Taiwan safe from QE exit: brokerage

WELL-SITUATED:Bank of America Merrill Lynch said Taiwan will be buffered from outflows because foreign funds have only accounted for 1.2 percent of its GDP

Staff writer, with CNA

Taiwan’s stock market would be unlikely to see material impact if the US Federal Reserve scales down its current round of quantitative easing (QE) because the nation’s economic fundamentals remain sound, Bank of America Merrill Lynch said in a research note.

With Taiwan’s export-oriented economy expected to benefit from rising global demand, particularly from the US, the local bourse could be buffered from external shocks if foreign investors start to repatriate their funds due to a possible tapering by the Fed, Merrill Lynch said.

Unlike many emerging economies in Asia, Taiwan boasts ample liquidity, making it better protected against negative external factors, the brokerage said.

Fed Chairman Ben Bernanke spoke in June about the prospects of reducing the bank’s US$85 billion a month bond-buying program later this year, before ending fund injections by the middle of next year if the US economy posts sustainable growth.
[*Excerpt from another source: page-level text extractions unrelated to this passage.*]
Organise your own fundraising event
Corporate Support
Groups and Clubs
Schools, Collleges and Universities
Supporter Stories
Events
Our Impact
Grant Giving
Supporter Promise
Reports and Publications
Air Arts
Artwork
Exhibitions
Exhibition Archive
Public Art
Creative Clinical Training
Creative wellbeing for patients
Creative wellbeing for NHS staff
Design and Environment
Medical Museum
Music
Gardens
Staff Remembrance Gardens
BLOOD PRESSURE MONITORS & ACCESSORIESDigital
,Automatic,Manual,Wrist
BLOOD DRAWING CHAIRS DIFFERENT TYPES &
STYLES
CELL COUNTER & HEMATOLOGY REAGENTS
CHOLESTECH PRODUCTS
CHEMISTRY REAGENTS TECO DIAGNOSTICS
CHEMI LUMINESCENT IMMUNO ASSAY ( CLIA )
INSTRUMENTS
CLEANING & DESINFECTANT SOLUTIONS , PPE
Bernanke’s remarks have caused a ripple through global equity markets amid fears of fund outflows, and have boosted government bond yields in the US as many investors fear that ending QE will mean a raise in interest rates.

Merrill Lynch said that although the Fed’s large fund injections create spillover effects for Asia, fund inflows into Taiwan’s market have appeared limited as the local central bank has tried hard to cap the entry of hot money.
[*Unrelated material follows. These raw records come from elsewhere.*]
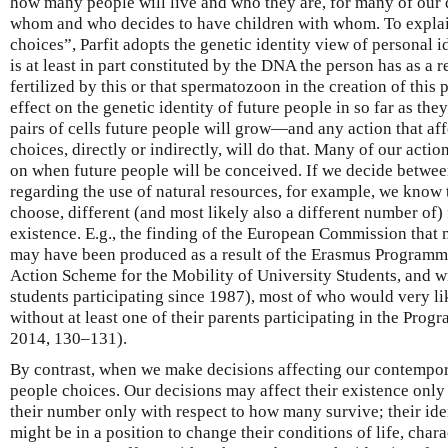
how many people will live and who they are, for many of our 
whom and who decides to have children with whom. To explai
choices”, Parfit adopts the genetic identity view of personal id
is at least in part constituted by the DNA the person has as a
fertilized by this or that spermatozoon in the creation of this
effect on the genetic identity of future people in so far as the
pairs of cells future people will grow—and any action that af
choices, directly or indirectly, will do that. Many of our action
on when future people will be conceived. If we decide betwee
regarding the use of natural resources, for example, we know
choose, different (and most likely also a different number of)
existence. E.g., the finding of the European Commission that 
may have been produced as a result of the Erasmus Program
Action Scheme for the Mobility of University Students, and w
students participating since 1987), most of who would very l
without at least one of their parents participating in the P
2014, 130–131).
By contrast, when we make decisions affecting our contempora
people choices. Our decisions may affect their existence only 
their number only with respect to how many survive; their iden
might be in a position to change their conditions of life, char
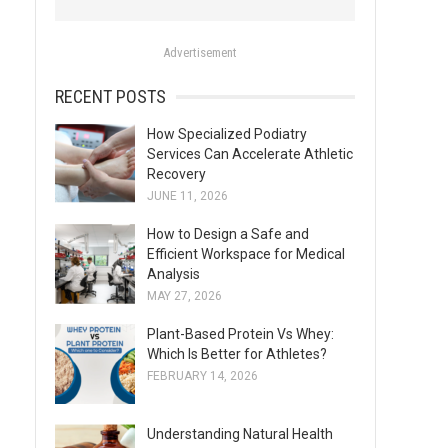
o
r
Advertisement
:
RECENT POSTS
How Specialized Podiatry
Services Can Accelerate Athletic
Recovery
JUNE 11, 2026
How to Design a Safe and
Efficient Workspace for Medical
Analysis
MAY 27, 2026
Plant-Based Protein Vs Whey:
Which Is Better for Athletes?
FEBRUARY 14, 2026
Understanding Natural Health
Since the Fed launched the first round of QE in early 2009, foreign funds have accounted for 1.2 percent of Taiwan’s GDP, lower than Malaysia’s 7 percent, Thailand’s 2.7 percent and the Philippines’ 2.3 percent, the brokerage said.

Due to the relatively small amount of hot money in its economy, Taiwan is unlikely to feel much of the pinch from fund outflows once the Fed begins to pull down its massive fund injection measures, it said.

Taiwan has large foreign exchange reserves and enjoys a current account surplus, which will help offset the impact of foreign funds expatriation, the brokerage said in the note.

At the end of last month, Taiwan’s foreign exchange reserves rose US$2.51 billion from a month earlier to hit a record high of US$409.12 billion.

In the second quarter, Taiwan posted a current account surplus of US$13.8 billion, up from US$11.09 billion recorded in the first quarter and from US$10.89 billion registered in the same period last year.